RuntimeError: quantized engine QNNPACK is not supported

Hello,

I am trying to deploy my CNN inpainting model to Android mobile app, so I am following this tutorial.
https://pytorch.org/tutorials/recipes/quantization.html

model = PartialConvUNet()
backend = 'qnnpack'

model.qconfig = torch.quantization.get_default_qconfig(backend)
torch.backends.quantized.engine = backend
model_static_quantized = torch.quantization.prepare(model, inplace=False)
model_static_quantized = torch.quantization.convert(model_static_quantized, inplace=False)
print_size_of_model(model_static_quantized)

And I run this, I get this error.

Traceback (most recent call last):
  File "C:\PycharmProjects\MyCNN\mymodel.py", line 219, in <module>
    torch.backends.quantized.engine = 'qnnpack'
  File "C:\Anaconda3\envs\deeplearning\lib\site-packages\torch\backends\quantized\__init__.py", line 29, in __set__
    torch._C._set_qengine(_get_qengine_id(val))
RuntimeError: quantized engine QNNPACK is not supported

If I set
backend='fbgemm'
It works, but this is the backend for the x86 server, which will not be compatible to Android environment, correct?

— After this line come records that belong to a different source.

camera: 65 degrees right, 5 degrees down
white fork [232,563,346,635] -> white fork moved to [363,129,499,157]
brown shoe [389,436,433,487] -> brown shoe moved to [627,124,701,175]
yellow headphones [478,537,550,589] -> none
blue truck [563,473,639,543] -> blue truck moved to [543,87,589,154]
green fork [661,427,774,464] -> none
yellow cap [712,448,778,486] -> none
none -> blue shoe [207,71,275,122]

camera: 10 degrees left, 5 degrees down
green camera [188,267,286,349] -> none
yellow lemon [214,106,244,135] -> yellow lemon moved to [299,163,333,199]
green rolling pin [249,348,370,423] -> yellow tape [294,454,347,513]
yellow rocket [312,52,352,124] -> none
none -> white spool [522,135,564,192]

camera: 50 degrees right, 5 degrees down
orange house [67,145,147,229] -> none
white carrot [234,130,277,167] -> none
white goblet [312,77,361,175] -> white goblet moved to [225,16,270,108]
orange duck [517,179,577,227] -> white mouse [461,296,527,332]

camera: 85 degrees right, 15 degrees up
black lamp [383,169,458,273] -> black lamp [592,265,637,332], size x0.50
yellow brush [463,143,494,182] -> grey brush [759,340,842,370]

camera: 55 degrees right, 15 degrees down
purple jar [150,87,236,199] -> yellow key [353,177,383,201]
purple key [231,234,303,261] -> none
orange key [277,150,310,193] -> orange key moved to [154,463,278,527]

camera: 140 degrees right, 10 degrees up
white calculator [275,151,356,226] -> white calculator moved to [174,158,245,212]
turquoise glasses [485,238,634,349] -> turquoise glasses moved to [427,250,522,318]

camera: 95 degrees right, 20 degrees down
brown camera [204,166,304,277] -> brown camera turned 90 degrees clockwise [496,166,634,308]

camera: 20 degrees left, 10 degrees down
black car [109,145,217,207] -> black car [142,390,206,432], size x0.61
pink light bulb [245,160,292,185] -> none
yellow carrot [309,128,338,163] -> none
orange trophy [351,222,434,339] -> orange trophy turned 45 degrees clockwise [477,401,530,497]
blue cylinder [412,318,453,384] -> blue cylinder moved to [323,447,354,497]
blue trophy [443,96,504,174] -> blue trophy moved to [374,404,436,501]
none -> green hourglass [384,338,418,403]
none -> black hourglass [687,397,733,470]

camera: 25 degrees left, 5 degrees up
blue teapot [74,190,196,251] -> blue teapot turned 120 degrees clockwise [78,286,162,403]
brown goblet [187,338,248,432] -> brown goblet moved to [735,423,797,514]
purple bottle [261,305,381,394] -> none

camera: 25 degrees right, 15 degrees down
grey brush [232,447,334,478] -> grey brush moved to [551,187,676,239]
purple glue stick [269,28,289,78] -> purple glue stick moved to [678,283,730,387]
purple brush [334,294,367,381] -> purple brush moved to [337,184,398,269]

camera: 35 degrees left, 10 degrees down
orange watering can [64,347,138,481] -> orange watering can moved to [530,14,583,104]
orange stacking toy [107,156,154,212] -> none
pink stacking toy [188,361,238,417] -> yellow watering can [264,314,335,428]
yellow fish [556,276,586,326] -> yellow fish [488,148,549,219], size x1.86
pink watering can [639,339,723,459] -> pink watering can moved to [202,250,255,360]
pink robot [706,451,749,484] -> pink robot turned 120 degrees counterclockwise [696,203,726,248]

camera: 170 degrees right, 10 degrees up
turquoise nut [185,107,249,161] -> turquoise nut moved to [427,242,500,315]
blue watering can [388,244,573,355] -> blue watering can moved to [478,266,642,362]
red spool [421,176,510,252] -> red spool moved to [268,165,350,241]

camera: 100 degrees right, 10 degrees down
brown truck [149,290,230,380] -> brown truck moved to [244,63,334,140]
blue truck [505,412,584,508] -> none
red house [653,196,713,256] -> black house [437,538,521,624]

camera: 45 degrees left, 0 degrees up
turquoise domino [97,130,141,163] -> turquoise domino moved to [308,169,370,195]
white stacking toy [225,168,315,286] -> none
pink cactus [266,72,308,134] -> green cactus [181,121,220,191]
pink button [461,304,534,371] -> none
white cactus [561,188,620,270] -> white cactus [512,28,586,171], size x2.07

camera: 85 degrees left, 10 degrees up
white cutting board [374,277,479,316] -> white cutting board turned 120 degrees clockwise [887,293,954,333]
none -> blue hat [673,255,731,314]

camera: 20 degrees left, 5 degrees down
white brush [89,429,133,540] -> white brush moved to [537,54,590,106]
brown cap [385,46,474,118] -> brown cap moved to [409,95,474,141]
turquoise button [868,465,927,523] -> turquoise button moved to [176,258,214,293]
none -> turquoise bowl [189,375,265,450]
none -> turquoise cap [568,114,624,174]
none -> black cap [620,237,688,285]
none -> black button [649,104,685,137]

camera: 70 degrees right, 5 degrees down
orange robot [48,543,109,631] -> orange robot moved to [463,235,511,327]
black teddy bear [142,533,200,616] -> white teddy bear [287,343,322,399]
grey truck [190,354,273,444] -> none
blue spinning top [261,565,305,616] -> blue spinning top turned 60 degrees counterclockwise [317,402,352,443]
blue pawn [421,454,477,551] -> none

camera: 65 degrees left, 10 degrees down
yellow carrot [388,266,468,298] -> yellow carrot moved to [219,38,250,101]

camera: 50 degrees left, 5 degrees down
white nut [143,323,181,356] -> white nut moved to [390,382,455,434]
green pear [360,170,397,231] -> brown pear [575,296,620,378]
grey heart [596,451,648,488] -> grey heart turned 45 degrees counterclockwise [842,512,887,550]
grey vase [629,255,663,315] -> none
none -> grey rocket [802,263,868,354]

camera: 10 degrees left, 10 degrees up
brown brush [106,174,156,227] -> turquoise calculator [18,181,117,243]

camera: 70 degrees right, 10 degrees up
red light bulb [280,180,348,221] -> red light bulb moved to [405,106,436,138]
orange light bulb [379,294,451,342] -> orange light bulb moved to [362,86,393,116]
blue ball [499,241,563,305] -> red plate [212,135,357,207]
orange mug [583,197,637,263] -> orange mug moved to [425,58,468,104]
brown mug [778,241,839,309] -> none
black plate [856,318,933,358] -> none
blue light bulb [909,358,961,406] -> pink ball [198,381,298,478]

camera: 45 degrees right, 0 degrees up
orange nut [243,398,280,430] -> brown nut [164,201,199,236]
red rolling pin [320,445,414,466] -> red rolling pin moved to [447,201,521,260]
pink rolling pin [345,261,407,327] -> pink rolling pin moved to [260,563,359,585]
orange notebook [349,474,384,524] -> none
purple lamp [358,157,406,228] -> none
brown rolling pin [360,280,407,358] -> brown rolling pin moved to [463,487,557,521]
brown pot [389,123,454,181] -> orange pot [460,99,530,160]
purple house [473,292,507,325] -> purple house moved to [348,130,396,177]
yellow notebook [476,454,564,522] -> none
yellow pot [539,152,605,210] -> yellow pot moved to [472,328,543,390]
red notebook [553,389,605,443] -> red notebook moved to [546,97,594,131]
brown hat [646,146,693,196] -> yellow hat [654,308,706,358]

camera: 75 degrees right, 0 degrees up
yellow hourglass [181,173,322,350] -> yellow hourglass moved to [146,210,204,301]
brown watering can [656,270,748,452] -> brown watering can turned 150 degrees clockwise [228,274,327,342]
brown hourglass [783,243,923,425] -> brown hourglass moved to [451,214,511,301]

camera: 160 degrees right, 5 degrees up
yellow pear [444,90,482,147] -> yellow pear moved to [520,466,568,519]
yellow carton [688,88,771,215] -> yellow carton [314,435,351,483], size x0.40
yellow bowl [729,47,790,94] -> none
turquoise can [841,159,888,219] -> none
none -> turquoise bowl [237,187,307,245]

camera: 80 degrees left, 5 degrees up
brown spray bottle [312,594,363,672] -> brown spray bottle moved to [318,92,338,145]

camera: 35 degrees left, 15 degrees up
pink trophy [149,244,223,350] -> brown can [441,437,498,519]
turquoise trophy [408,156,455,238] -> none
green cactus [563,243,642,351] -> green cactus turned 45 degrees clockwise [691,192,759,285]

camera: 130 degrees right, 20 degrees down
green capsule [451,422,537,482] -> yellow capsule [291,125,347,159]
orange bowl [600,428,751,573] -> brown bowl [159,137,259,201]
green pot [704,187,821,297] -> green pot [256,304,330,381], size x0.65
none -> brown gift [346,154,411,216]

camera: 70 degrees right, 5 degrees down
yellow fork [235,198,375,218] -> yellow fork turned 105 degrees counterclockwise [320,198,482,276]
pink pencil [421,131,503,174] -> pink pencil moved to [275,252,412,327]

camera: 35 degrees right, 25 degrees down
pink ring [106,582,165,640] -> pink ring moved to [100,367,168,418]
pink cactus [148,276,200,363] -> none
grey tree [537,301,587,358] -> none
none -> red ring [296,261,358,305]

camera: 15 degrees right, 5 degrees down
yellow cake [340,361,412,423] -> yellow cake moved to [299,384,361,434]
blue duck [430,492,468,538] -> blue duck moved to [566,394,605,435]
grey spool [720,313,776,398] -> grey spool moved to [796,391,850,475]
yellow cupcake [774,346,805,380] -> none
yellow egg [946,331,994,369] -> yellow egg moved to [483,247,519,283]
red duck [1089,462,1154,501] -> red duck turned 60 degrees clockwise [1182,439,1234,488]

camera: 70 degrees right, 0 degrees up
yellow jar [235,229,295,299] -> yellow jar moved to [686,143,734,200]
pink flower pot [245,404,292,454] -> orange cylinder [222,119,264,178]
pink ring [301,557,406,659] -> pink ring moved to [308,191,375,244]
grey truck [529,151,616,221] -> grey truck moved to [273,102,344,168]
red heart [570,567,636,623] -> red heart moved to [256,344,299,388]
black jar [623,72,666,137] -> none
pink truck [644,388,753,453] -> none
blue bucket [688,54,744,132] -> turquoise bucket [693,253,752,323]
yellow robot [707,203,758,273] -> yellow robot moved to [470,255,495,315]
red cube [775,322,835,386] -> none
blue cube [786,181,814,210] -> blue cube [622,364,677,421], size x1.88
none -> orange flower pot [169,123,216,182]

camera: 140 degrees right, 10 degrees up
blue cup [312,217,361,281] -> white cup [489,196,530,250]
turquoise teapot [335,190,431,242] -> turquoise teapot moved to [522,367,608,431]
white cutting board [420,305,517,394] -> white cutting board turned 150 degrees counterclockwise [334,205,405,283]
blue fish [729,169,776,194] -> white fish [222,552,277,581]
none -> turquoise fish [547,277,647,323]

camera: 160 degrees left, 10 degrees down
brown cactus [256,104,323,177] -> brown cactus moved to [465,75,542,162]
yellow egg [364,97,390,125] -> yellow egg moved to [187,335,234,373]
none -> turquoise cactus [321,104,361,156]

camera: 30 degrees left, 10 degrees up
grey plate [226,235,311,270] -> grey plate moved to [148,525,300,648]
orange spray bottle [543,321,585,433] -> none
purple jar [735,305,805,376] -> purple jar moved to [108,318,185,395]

This probably means that the machine you are doing quantization on does not support QNNPACK. Could you share what machine and envoronment you are using, and what PyTorch version?

Hello Vasiliy,

OS: Windows 10 x64
CPU: Intel I9-10885H 2.40GHz
GPU: NVIDIA GeForce 1650Ti
PyTorch Version: 1.10.0.dev20210629

Are you building pytorch for windows on your machine or are you cross compiling for android? I see that you want to deploy on android so there qnnpack is definitely supported. But on windows for OSS I am not sure. I will check and get back to you.

Yes. I wrote the model in PyTorch on Windows machine. I am following this deployment workflow.

Write a model → Quantize → Script/trace → Optimize → Maven(?)

According to this article: A developer-friendly guide to model quantization with PyTorch

I needa ARM CPU…

“Since these libraries are architecture-dependent, static quantization must be performed on a machine with the same architecture as your deployment target. If you are using FBGEMM, you must perform the calibration pass on an x86 CPU (usually not a problem); if you are using QNNPACK, calibration needs to happen on an ARM CPU (this is quite a bit harder).”

hi @dalseeroh ,

“Since these libraries are architecture-dependent, static quantization must be performed on a machine with the same architecture as your deployment target. If you are using FBGEMM, you must perform the calibration pass on an x86 CPU (usually not a problem); if you are using QNNPACK, calibration needs to happen on an ARM CPU (this is quite a bit harder).”

That quote does not seem to be accurate. In general, you can use QNNPACK on x86, this is a widely used functionality on Meta where models are calibrated on linux machines with QNNPACK for inference on arm. I think the issues you are hitting on your machine might be specific to your environment.